Tetapi ini tidak hendak melihat adanya divisi pengetahuan dalam domain institusional lebih superior daripada yang lain. Tentunya hal yang menggelikkan apabila penarikan kesimpulan dari analog diatas yaitu sosial lebih superior daripada eksak karena tidak ada yang mampu mencapai puncak atau setengah puncak dalam periode singkat dalam sosial. Jikapun ada, apa standar/ukuran menguasai ilmu sosial itu misalnya hubungan internasional, antropologi, sosiologi dsbnya? Ilustrasi tersebut hanya memberikan sedikit gambaran bahwa model penghapalan/sesuatu yang baku semacam manual yang biasanya melekat dalam proses ilmu eksak terbuka besar peluang untuk mengakselerasinya asalkan fokus ke satu titik. Sementara ilmu sosial dimana proses evaluatif menuntut pra-kondisi yang tidak jarang melelahkan dan membutuhkan waktu. Kemudian ilustrasi tersebut membicarakan orang dalam himpunan yang kecil (prodigy child) sedangkan konteks yang dibicarakan jauh lebih banyak secara kuantitas atau dalam himpunan yang lebih besar.


Mata si mahasiswa
Saya menggunakan fenomenologi memakai sudut pandang orang pertama. Waktu awal kuliah dulu (tahun 2003) terus terang saya baru mengetahui Jerman pernah terbagi dua sewaktu perang dingin (maklum dari IPA). Sekaligus saya juga baru mengetahui ternyata ada istilah, konteks dan kurun waktu perang dingin tersebut. Proses belajar ini saya dapatkan pada awal sekali masuk kampus dalam serial diskusi yang terkesan “dipaksakan”. Tapi tak mengapa, dipaksa dalam konteks itu ternyata mengasikkan. Sewaktu pertama masuk, seakan semuanya tampak seperti timbunan dengan ketidaktahuan sama sekali harus memulai dari mana dan yang parahnya apa yang akan dipelajari sebenarnya.

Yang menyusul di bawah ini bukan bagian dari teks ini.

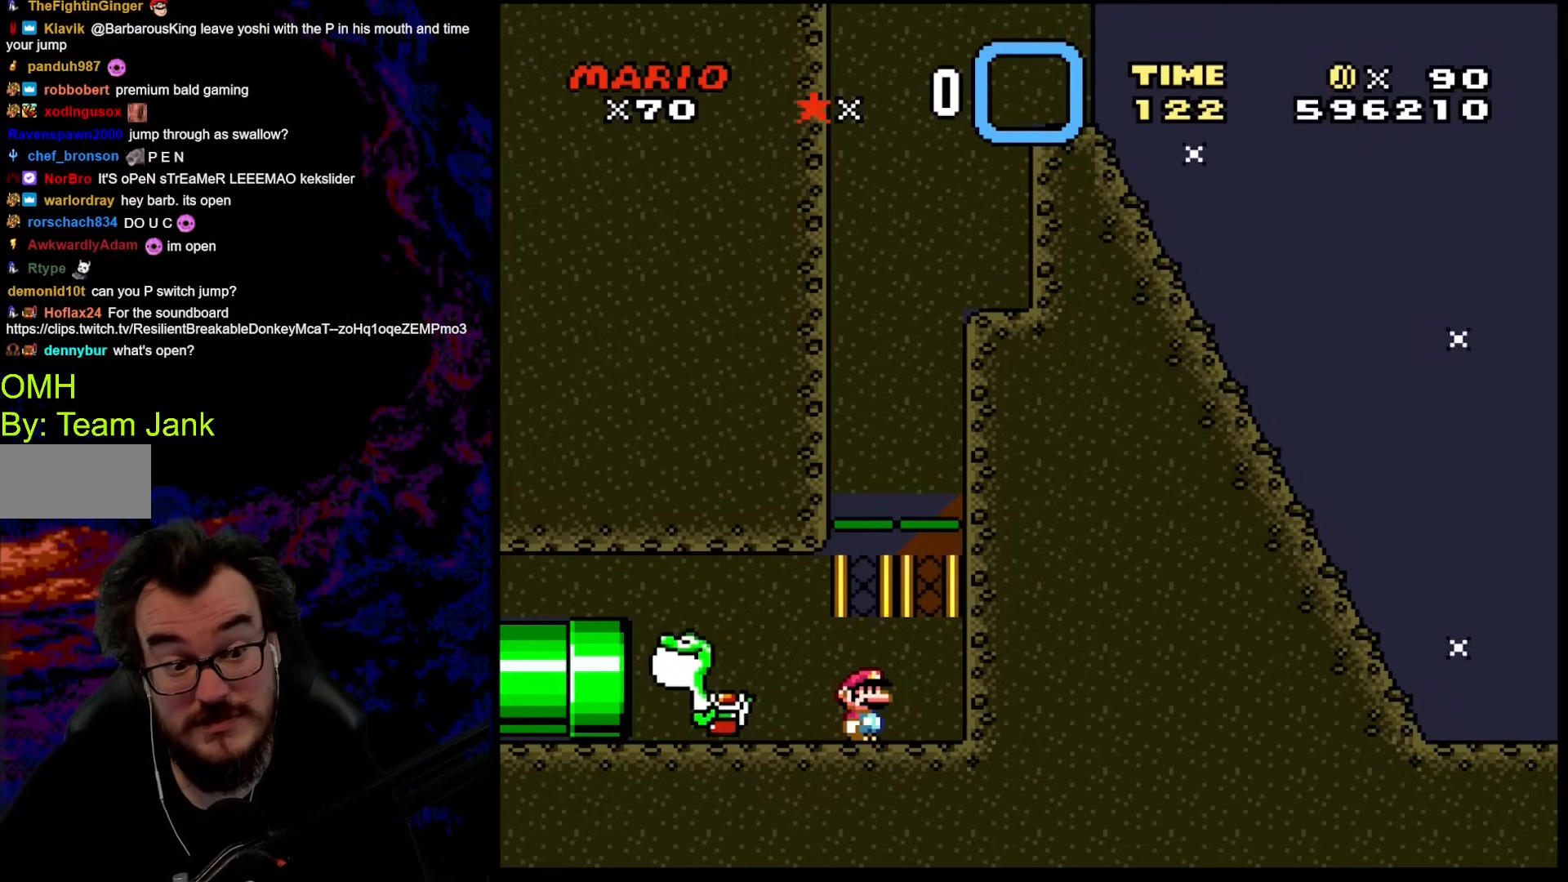
Gameplay with a controller (Nintendo layout); each line is a JSON object with the inputs held at the frame after it. "events" lists button and stick changes between this image and that frame as [ms after this image, input, new state], when the widget could be followed in between. Not read: L3 R3.
{"buttons": ["Y"], "events": []}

Kemudian datang segerombolan informasi – istilah yang tidak pernah tuntas, rigid, runtut dan sebagainya berjejalan tanpa henti mulai dari filsafat ilmu, regionalisme, hukum internasional dan sebagainya yang diproduksi dalam serial non-kelas. Entah saya yang lambat loading atau materinya yang terlalu banyak menurut kadar saya waktu itu menghasilkan output tidak terlalu memuaskan. Dan siklusnya berulang-ulang berjejalan tanpa sama sekali memunculkan serial evaluatif dan pengetahuan yang terstruktur ditambah dengan proses perkuliahan yang mengecewakan. Di ruang yang lebih luas banyak hal diluar substansi yang meng-distract konsentrasi terutama hubungan sosial (pertemanan, percintaan dll). Syukurlah periode itu belum banyak terdistraksi oleh perkembangan teknologi sebutlah media sosial dan gadget-gadet yang mengangkat narsis di titik ekstrimnya.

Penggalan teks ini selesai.